Es lo que tiene lo ocioso convertido en cargo, la fanática ocurrencia del idiota de turno subidos los humos en coche oficial. El agujero por cara le llega hasta el cerebro: hueco. 
  
No es que luzca esbelta figura, como Echenique, que tampoco la gordura, pero cae gordo el Garzón con un ministerio inútil, por tanto a su medida. Con antecedentes de rojo era normal que se convirtiera en bolivariano, compartiendo las mismas codicias del marqués de Galapagar y la consorte de Igual-da, viviendo de prestado. 
 
Cortado del mismo patrón que los vagos y miserables venidos a más, presume el inútil Garzón de ministerio, cuando al trepa se le ha perdido el respeto. ¿Ministro? Lo llaman mamarracho. Es que no ayuda tener un hermano tonto, otro colocado, bobo y ocurrente, que sale a relucir la ignorancia en cuanto abre la boca. Que se arregla la economía imprimiendo billetes, los que se agencian del recurso público los repulsivos mozalbetes. Unidas Podemos, a cada cuál lo suyo, fábrica de estupideces, cuando dicen que han pensado tiembla lo decente. 
 
Colocados a dedo, sufragados y con mala leche, encima, el Garzón ministro y el otro tonto de familia viven de mamandurrias mientras al país empobrecen.

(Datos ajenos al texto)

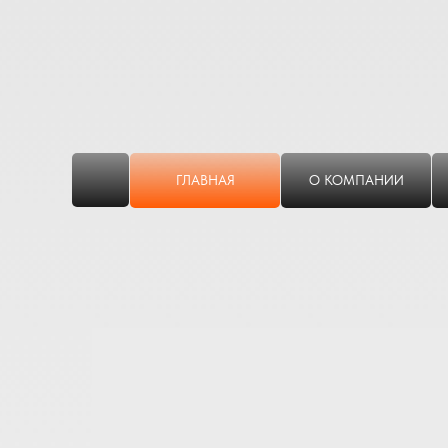
ГЛАВНАЯ
О КОМПАНИИ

Inútiles al poder con puestos que desmerecen, a ver si no qué hacer si el primer parásito de La Moncloa vive del cuento y se lo aplica. El Falcon uno, y el coche oficial, de los otros, son placeres capitalistas para estos de la siniestra... y la culpa de los "fascistas". 
 
Tontos, demasiado tontos; listos demasiado listos, los Garzón son como un cojón, colgados pero provistos. Los lumbreras paralizan la producción y penalizan el consumo, destruyen al empresario y se llenan los bolsillos. Menuda pandilla de inexpertos cabecillas, ni el ridículo ministro ni los podemitas merecen una miga del sacrificio de España entregado a mierdecillas. 
 
El gordo Garzón pesa lo que su suerte, ser de izquierda hundida era lo de menos si como podemita en el gobierno trinca. Se viola la Constitución como el juramento, lo que prima es la gorda posadera en el ministerio y proclamar la revolución. La monarquía es un problema para robar, justicia social del trinque y si no las calles para reventar. Instigando la violencia no se calla. 
 
El jamón no es la basura,  Garzón; recíclate, ponte a trabajar, gánate la vida honradamente, si puedes por una vez, canalla.